In 2008, she founded the Michal Dalyot Center. The center provides individual parent guidance, lectures and professional training programs for parenting counselors. Its professional training program has operated in cooperation with the Levinsky-Wingate Academic Center.

== Supernanny ==

In 2006, Dalyot was selected to lead the Israeli version of Supernanny, a family-advice reality television format broadcast in Israel on Channel 2 by Keshet. In the program, Dalyot worked with families experiencing difficulties in parenting, discipline and family communication.

The program became a high-profile television success in Israel. In June 2010, Globes reported that Supernanny reached the top of the weekly ratings table with a 29.5% rating. In June 2012, Globes reported that the opening episode of a new season led the daily ratings table with a 25.4% rating.

The program also drew criticism regarding the exposure of children and families on reality television.

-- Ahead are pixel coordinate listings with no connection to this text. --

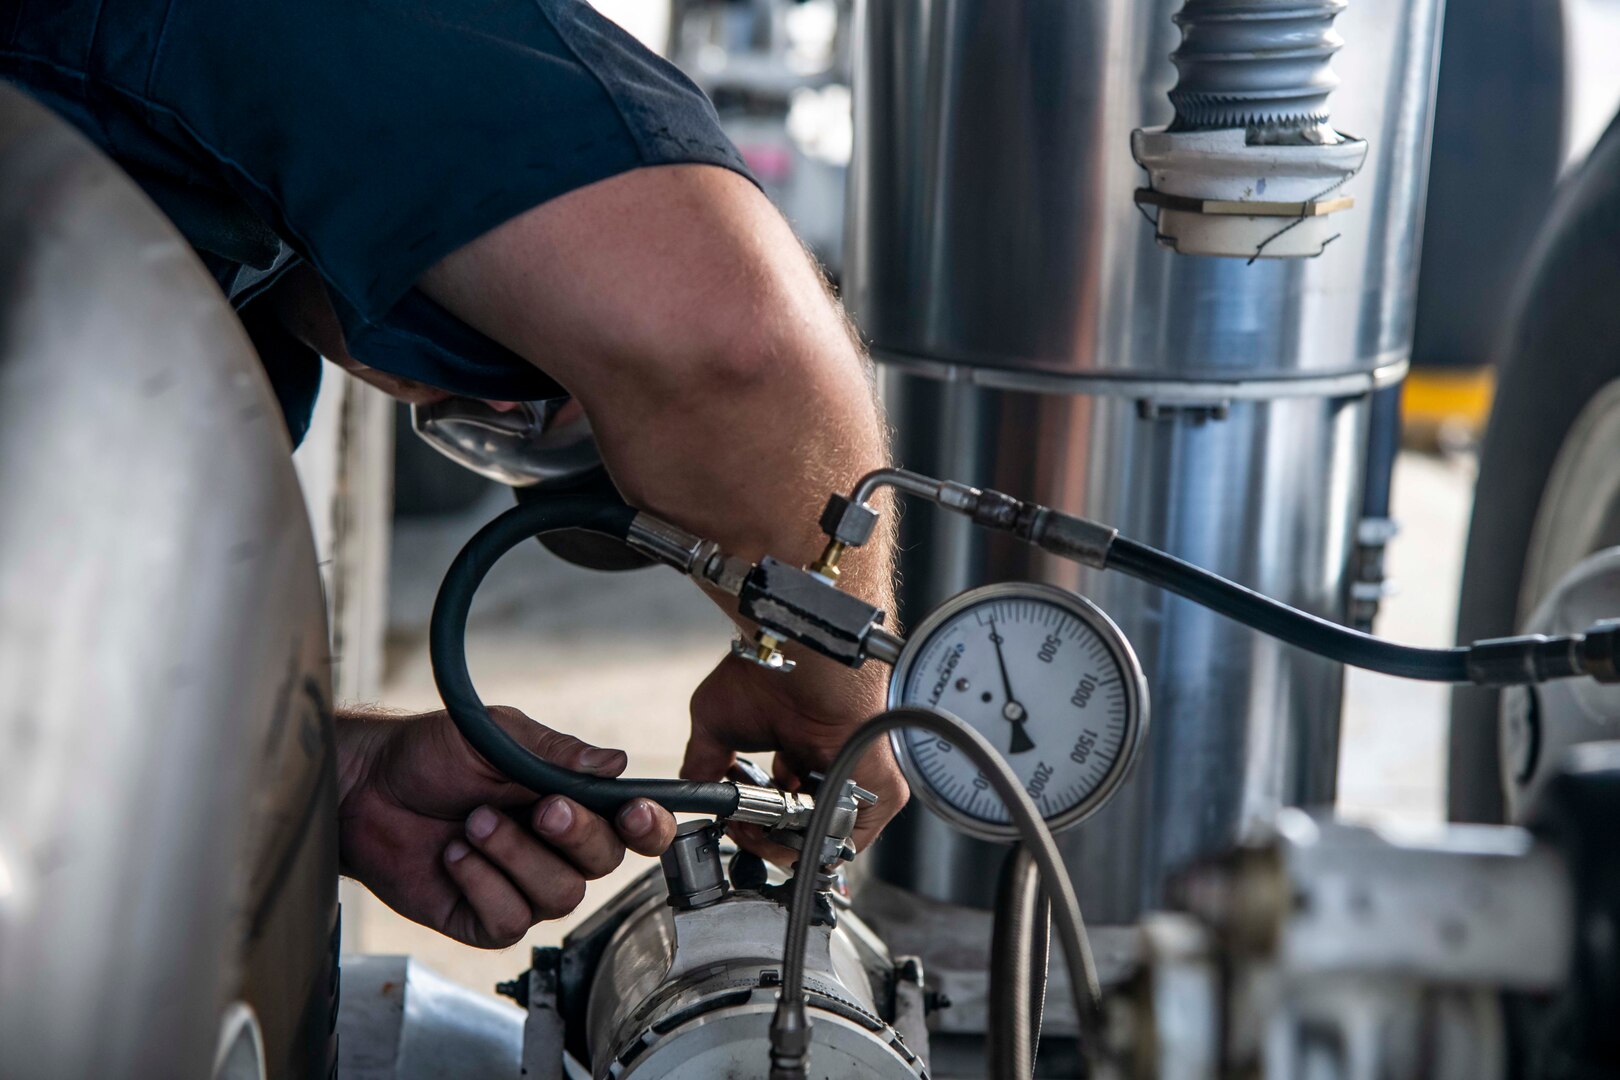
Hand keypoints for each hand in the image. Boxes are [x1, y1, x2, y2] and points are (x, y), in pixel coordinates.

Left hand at [336, 706, 675, 947]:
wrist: (366, 787)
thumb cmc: (432, 755)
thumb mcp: (497, 736)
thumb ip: (557, 751)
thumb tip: (615, 762)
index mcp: (574, 801)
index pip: (635, 827)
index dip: (648, 826)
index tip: (633, 812)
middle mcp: (557, 849)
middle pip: (604, 862)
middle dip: (573, 834)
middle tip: (538, 806)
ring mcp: (523, 886)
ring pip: (560, 896)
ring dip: (515, 856)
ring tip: (473, 822)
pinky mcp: (485, 918)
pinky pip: (509, 920)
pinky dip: (482, 883)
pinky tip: (454, 856)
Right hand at [682, 652, 907, 861]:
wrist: (799, 666)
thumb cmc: (765, 677)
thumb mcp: (716, 725)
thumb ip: (706, 766)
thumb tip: (697, 795)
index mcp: (799, 749)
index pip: (779, 804)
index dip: (752, 817)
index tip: (733, 815)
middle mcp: (828, 766)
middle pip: (796, 825)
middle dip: (762, 831)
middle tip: (742, 822)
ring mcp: (854, 781)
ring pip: (817, 836)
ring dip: (779, 838)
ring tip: (758, 820)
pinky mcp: (878, 795)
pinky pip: (846, 839)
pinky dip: (809, 841)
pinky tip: (782, 823)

In 2008, The Jerusalem Post reported that Knesset member Aryeh Eldad criticized the program and claimed that it exploited children for ratings.

== Radio and public work ==

Dalyot hosts a weekly call-in advice program on Israeli radio station 103FM, where she answers listeners' questions on parenting and family issues.

She also lectures to parents, educators and organizations on parenting, family communication and authority in the family.

== Parenting approach ==

Dalyot's parenting approach emphasizes parental leadership, clear boundaries, responsibility, and respectful communication between parents and children. Her writing and public advice often focus on the idea that children's behavior should be understood in the context of family relationships and parental responses.

Her book Ein Yeladim Ra'im ("There Are No Bad Children") presents 18 case stories from her parenting clinic, dealing with issues such as refusal to cooperate, sibling conflict, fears, lying and sleep difficulties.

== Books ==

- Ein Yeladim Ra'im [There Are No Bad Children], Keshet Publishing, 2008.
- Horim, Ma HaShe'ela!? [Parents, What's the Question!?], self-published, 2015.
- Aval Hu Hitchil! [But He Started It!], with Ofra Sheffer-Barosh, Kinneret Zmora-Bitan, 2013.
- Bete'avon, Roni! [Bon Appétit, Roni!], with Ofra Sheffer-Barosh, Kinneret Zmora-Bitan, 2014.
- Laila Tov, Omer! [Good Night, Omer!], with Ofra Sheffer-Barosh, Kinneret Zmora-Bitan, 2014.
- Od Tochnit Ahat VeDai! [One More Show and That's It!], with Ofra Sheffer-Barosh, Kinneret Zmora-Bitan, 2017.
- Kacha Lo Medabrim! [That's Not How We Talk!], with Ofra Sheffer-Barosh, Kinneret Zmora-Bitan, 2019.
- HaMatkon LeGidul Yeladim Mutzlahim [The Recipe for Raising Successful Children], with Sharon Pe'er, Kinneret Zmora Dvir, 2021.
- What Your Child Really Means: 18 Real Stories from the Parenting Clinic, self-published, 2026.